His focus on harvesting water from the air in arid conditions stems from his upbringing in Jordan, where water reached homes every 14 days. He began field tests in the Arizona desert in the 1990s to capture water from the air using the MOF-303 model he had developed.

Yaghi is the first Saudi national to be awarded the Nobel Prize and the second Arab-born to win in the chemistry category since the Egyptian American chemist and scientist Ahmed Zewail was honored in 1999.

Zewail’s model of the “femtochemistry apparatus” is on display at the Nobel Prize Museum. He used the apparatus to demonstrate the principle behind his method of studying chemical reactions using laser technology, capturing it in a femtosecond, which is to a second what a second is to 32 million years.

He is one of dozens of laureates who donated objects to the museum since its foundation in 2001 to mark the 100th anniversary of the Nobel Prize, which began in 1901, five years after the death of the Swedish chemist Alfred Nobel. Since 2001, it has become tradition that each December the winners of that year bring an item to be displayed that reflects their work, personal life or inspiration, Karl Johan, a curator at the museum, told Arab News.

“Zewail wanted to donate an object that could visualize his work and his experiment. He constructed (the interactive apparatus) specifically for the museum. As one of the first objects to be displayed after 2001, it got lots of attention,” Johan said.

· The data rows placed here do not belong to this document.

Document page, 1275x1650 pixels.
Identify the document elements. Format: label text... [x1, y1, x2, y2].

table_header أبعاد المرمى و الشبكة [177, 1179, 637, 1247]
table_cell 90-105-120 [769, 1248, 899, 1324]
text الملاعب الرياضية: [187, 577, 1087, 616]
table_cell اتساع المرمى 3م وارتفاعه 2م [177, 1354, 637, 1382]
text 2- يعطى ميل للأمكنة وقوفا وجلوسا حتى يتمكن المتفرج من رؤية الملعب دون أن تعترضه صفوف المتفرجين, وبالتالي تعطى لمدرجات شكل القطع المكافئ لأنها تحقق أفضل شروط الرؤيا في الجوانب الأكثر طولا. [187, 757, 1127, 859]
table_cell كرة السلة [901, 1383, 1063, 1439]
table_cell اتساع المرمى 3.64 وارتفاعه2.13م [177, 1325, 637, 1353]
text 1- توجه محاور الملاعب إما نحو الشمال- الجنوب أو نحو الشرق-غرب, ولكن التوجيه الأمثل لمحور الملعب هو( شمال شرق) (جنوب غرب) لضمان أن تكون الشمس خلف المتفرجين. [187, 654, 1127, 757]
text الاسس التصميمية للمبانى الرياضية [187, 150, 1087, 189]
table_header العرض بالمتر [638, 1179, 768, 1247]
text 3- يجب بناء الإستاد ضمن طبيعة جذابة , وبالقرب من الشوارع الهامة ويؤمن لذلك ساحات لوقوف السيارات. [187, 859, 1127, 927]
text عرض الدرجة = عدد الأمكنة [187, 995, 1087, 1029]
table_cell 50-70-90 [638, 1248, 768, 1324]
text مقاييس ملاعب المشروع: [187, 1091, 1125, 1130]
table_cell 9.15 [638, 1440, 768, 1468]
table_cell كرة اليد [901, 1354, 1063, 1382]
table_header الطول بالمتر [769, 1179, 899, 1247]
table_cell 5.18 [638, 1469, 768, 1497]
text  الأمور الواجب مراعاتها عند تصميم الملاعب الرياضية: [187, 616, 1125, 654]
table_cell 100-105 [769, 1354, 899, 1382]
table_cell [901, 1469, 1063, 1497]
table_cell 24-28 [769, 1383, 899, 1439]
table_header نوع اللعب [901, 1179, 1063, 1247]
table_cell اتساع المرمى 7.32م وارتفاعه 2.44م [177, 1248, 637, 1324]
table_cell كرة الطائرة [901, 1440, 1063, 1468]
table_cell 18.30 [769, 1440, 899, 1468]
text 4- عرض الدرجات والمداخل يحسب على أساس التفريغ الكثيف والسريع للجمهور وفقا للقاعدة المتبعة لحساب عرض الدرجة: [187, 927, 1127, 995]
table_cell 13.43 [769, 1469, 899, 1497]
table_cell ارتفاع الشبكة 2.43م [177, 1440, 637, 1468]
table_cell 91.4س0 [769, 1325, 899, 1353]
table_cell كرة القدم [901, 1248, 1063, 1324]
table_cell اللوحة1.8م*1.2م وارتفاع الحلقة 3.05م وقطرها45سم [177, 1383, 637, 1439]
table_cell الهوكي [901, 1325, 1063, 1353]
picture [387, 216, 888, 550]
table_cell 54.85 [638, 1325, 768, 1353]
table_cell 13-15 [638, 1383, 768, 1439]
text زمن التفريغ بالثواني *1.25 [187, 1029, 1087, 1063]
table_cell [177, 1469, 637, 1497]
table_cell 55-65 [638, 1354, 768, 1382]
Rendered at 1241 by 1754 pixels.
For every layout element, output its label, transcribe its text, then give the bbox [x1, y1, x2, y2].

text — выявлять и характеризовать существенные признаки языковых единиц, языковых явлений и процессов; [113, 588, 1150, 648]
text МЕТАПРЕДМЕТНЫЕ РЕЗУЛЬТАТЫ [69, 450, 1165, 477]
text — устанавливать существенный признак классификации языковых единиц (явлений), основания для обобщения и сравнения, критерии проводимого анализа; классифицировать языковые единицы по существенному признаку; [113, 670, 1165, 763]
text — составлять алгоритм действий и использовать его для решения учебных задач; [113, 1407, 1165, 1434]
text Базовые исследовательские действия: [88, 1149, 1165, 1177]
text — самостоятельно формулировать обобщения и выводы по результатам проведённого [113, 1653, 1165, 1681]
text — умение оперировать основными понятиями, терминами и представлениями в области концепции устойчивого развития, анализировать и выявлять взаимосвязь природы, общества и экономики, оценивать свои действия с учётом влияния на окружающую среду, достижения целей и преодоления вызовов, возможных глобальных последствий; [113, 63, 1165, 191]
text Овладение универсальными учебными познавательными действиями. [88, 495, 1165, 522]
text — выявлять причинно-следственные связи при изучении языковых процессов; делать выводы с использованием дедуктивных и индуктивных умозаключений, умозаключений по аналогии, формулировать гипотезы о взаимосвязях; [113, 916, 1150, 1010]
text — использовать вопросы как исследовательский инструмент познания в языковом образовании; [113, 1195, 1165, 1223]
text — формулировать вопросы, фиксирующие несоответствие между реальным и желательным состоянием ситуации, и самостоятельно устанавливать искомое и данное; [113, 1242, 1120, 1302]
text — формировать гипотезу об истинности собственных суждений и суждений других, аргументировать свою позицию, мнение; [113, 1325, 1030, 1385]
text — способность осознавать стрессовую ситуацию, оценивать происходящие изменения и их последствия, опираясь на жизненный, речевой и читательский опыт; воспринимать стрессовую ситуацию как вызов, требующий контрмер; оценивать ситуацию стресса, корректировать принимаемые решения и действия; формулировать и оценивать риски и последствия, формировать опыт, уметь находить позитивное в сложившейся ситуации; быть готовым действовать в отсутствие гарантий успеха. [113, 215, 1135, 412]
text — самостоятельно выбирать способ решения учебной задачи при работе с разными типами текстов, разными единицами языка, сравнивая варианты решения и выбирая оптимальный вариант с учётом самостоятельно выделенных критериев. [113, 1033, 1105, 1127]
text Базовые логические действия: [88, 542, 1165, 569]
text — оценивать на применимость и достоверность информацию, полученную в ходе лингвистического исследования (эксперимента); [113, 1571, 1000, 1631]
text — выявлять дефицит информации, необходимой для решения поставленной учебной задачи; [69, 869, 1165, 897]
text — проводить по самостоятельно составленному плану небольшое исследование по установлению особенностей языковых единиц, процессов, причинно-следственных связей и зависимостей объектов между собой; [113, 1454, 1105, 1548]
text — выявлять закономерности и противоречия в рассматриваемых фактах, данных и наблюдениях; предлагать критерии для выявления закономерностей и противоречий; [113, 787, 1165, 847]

The award ceremony in the Swedish capital is the latest event to wrap up Nobel Week, which, since Friday, has featured Nobel laureates in the fields of literature, chemistry, physics, medicine and economic sciences engaging in public events. The Nobel Peace Prize was awarded in the Norwegian capital of Oslo on Wednesday, where the daughter of the Venezuelan opposition leader, Maria Corina Machado, accepted it in her mother’s name after authorities prevented her from leaving early to attend the ceremony.